Dylan PEIRCE

Dylan Peirce is a multidisciplinary artist who works in the field of sound, experimental photography, sculpture, video and installation. In 2022, he was releasing his first album Pindrops on the new Berlin-based label D/B. He teaches sound and installation at the UdK Berlin since 2018, and has been one half of the artist duo Astali/Peirce since 2000. His work has been exhibited internationally.

“I have no constraints, only limit is me” is a sound installation by Tolia Astakhishvili and Dylan Peirce. A closed structure made of trapezoidal sheets divides and connects five rooms on the upper floor of Haus am Waldsee. The sound of an enigmatic construction site emanates from its interior: constructed from hundreds of recorded and fabricated sounds and ambiences, an orchestration of machines, tools, and matter unfolds, suggesting a complex relationship to matter and architecture. The exhibition runs from 23.6. to 24.9.2023.

FACTS

1. Noise

2. Sine waves

3. Silence

QUESTIONS

1. What is the biggest inspiration for your music?

Rogue Waves, Heartbeats, Footsteps, Motors, Pressure Points, Steam, Electricity, Depth of Field and Shadows.

2. How and when did you get into making music?

Sculpture helped me get beyond music and closer to sound per say, though of course one cannot and should not strickly seperate the one from the other. My experience working in more genred idioms like hip hop or electronica was certainly of great value production wise, but embrassing a larger sonic scope has come as a great liberation for me.

3. What are 5 of your favourite albums of all time?

To name any would be to leave so many out… Everyone deserves a place.

4. What do you associate with Berlin?

As microcosms, cities engulf you – it’s easy to forget there is a world beyond.

5. What’s your favourite place in your town?

The saddle of a bike and my studio close to Mauerpark.

6. If there was no music in the world, what would you do instead?

I don’t really draw a sharp distinction between the different artistic media – if music was taken away, sure… it would hit hard, and it would provoke a shift, but not a total paradigm twist. The energy has to go somewhere. Plus we have so much to learn about our bodies – cut one sense and another one opens up. The world is polymorphic.

7. What was the last record/music you bought?

Rob Clouth – Zero Point.

8. Who would you most like to collaborate with?

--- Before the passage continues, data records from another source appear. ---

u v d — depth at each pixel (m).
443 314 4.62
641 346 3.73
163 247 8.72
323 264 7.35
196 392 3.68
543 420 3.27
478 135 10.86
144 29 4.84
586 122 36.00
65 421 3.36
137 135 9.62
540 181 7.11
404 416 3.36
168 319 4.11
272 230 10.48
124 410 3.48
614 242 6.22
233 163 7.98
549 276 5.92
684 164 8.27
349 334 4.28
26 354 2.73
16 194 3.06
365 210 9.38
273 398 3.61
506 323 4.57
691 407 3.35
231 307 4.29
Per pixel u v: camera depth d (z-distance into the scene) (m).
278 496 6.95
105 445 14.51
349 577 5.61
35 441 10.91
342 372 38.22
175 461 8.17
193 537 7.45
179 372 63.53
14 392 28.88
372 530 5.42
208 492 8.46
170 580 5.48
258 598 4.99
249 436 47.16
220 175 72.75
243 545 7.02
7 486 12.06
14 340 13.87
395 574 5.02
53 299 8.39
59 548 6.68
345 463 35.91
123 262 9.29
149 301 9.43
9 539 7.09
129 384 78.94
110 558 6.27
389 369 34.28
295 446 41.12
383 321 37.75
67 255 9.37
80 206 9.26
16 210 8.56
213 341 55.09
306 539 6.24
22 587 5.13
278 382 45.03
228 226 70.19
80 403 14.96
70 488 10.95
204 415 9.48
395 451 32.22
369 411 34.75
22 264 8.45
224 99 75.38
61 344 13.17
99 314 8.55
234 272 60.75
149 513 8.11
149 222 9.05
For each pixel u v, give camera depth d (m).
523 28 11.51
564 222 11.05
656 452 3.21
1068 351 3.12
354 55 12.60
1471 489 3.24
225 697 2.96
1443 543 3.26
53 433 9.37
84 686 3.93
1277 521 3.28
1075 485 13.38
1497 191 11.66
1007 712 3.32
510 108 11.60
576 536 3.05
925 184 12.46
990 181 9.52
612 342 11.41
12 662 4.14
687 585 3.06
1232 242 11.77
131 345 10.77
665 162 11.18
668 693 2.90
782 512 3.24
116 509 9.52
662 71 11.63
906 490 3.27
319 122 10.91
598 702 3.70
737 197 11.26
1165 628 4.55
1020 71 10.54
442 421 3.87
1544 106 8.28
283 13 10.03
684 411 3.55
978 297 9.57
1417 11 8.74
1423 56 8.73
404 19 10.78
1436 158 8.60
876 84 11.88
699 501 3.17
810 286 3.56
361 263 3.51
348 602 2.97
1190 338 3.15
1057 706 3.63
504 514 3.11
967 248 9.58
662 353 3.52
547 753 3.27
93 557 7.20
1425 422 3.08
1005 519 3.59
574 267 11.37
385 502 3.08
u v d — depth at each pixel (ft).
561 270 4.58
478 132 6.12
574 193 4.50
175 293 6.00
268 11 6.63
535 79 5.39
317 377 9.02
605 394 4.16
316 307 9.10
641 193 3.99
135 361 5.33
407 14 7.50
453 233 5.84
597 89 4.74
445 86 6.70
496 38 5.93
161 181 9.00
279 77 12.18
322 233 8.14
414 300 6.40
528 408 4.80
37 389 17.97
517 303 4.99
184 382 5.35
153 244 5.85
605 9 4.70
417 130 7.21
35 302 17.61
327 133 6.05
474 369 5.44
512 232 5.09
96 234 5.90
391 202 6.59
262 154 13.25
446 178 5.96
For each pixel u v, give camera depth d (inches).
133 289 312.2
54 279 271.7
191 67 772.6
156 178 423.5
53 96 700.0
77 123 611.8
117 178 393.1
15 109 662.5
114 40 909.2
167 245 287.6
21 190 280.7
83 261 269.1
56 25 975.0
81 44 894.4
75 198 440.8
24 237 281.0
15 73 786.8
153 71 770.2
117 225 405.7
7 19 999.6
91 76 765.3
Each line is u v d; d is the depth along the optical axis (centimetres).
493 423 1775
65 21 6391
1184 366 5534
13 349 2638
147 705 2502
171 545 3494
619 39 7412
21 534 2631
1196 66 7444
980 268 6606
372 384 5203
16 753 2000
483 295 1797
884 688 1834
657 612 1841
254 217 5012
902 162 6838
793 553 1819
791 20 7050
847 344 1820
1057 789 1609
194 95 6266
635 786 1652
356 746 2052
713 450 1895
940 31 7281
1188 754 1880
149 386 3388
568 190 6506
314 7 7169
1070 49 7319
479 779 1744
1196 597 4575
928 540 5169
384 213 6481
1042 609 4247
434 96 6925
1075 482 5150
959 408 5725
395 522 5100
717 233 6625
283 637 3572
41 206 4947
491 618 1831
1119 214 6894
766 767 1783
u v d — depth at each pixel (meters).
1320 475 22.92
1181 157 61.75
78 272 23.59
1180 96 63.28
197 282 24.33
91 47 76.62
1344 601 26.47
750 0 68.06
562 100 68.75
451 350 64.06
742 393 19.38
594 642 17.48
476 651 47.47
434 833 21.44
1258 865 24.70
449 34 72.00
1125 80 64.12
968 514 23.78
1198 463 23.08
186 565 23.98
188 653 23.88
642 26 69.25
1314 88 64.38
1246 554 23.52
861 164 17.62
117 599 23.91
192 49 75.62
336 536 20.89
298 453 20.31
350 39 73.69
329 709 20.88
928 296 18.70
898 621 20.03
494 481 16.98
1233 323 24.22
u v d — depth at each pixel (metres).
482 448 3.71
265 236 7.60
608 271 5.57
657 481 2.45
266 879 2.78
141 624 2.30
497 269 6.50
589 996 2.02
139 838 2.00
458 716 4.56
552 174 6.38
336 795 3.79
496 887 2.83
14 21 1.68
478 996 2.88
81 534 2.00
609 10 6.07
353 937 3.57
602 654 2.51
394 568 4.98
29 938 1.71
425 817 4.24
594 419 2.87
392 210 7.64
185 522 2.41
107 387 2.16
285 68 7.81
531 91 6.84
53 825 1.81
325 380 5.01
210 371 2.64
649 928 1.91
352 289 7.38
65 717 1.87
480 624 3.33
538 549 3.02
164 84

I’d really like to collaborate with foley artists. Bernard Parmegianni was actually a mime artist by training and you can tell by his work that for him, music making was a process of becoming – a deep reckoning with otherness: being water, being elastic, being earth… Foley artists, i believe, have this connection to imitation as transcendance. They release the embedded potential of objects and materials and conjure new realities.

9. What was your best gig (as performer or spectator)?

Jah Shaka in an old gym hall in Newcross, East London in 1997 i think: one lightbulb, one deck, one night, an A3 poster of Hale Selassie, and a tectonic sound system. Unforgetable. I wouldn’t call it a gig really. When i was a teen in the parisian suburbs in the 90s, the underground raves definelty left there mark too (not just on my synapses!)

10. How important is technology to your creative process?

Technology has allowed for the creation of a number of visionary tools that electronic musicians like myself use everyday. Take granular synthesis for example: it was invented by Iannis Xennakis in the 1950 and his vision of the sound mass and of complex swarms of sound grains is embodied therein. Another example is John Chowning’s FM synthesis: it shows us how elementary relations between basic sine waves can produce timbres of tremendous complexity. To work with these tools is to pay honour and to learn from these great artists.

11. Do you have siblings and how do they feel about your career/art?

I have a brother who lives in Senegal. We don’t really talk about this stuff much but that’s ok. The other stuff count too.